The other factor that should be addressed, in case you're looking at certain elite lifters when asking this question, is that anabolic drug use can do a great job with leanness and muscularity. Not everyone on drugs is lean, and not everyone lean is on drugs, but you do need to keep that in mind.
Having said that, training and nutrition still can and do influence body composition to at least some degree (how much varies among athletes). In any case, nutrition will have a far greater influence than training. You can create larger calorie deficits and elicit more hormonal shifts through nutrition than you’ll typically be able to through training. Unfortunately, there isn't a formula for that either - some people respond well to reduced carbohydrate, and others are the opposite, leaning out more with higher carbs and reduced fat. You'll have to experiment with that, and also see how each influences your training performance - if low carbs keeps you lean but prevents you from training at the level you need, it's not a good choice. And of course, the other complication is that you need to maintain a specific bodyweight if you're competitive.

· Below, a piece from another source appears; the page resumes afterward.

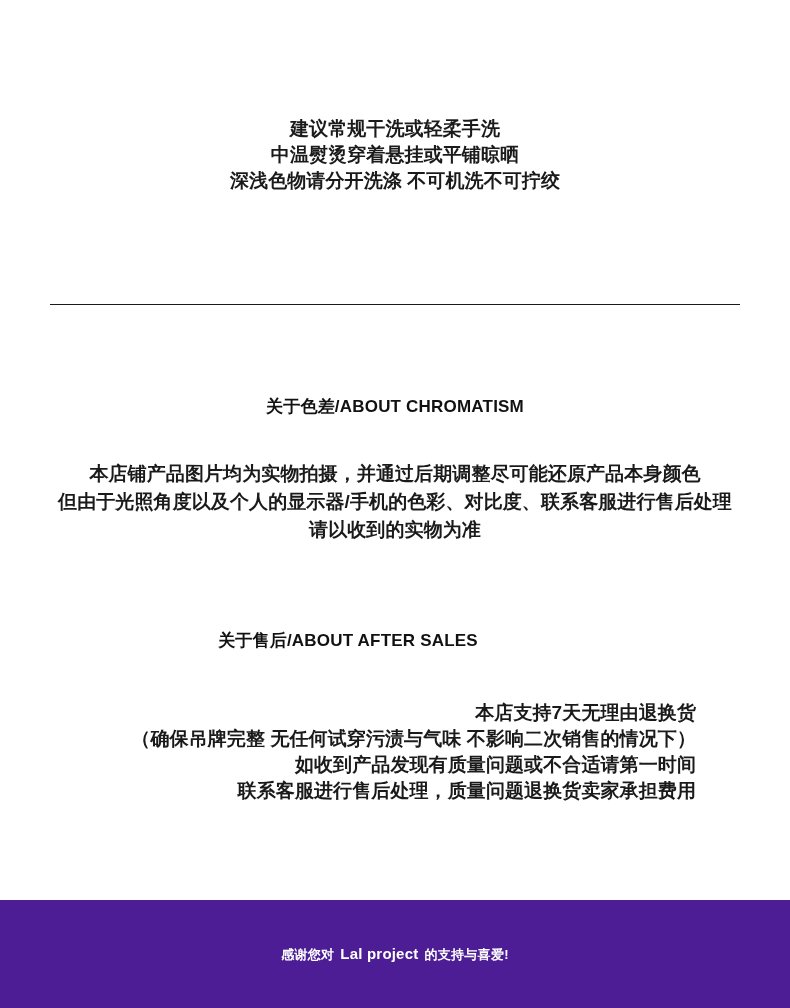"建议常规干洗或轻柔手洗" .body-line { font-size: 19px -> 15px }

Using training (i.e. cardio, crossfit, etc.) in an attempt to lean a lifter out is often counterproductive—it sends contradictory signals to the body for adaptation, and eats up some of the very finite resources each athlete has for recovery. If some kind of conditioning must be done, I find it better to get it by making relatively minor changes the structure of the existing training—perform your warm-ups quickly with no rest, do your accessory exercises (where possible) in circuits with little to no rest,
don't sit down during your workouts, and generally rest less between all sets. This will give some amount of conditioning without fundamentally changing the training or adding inappropriate exercises or work to the program.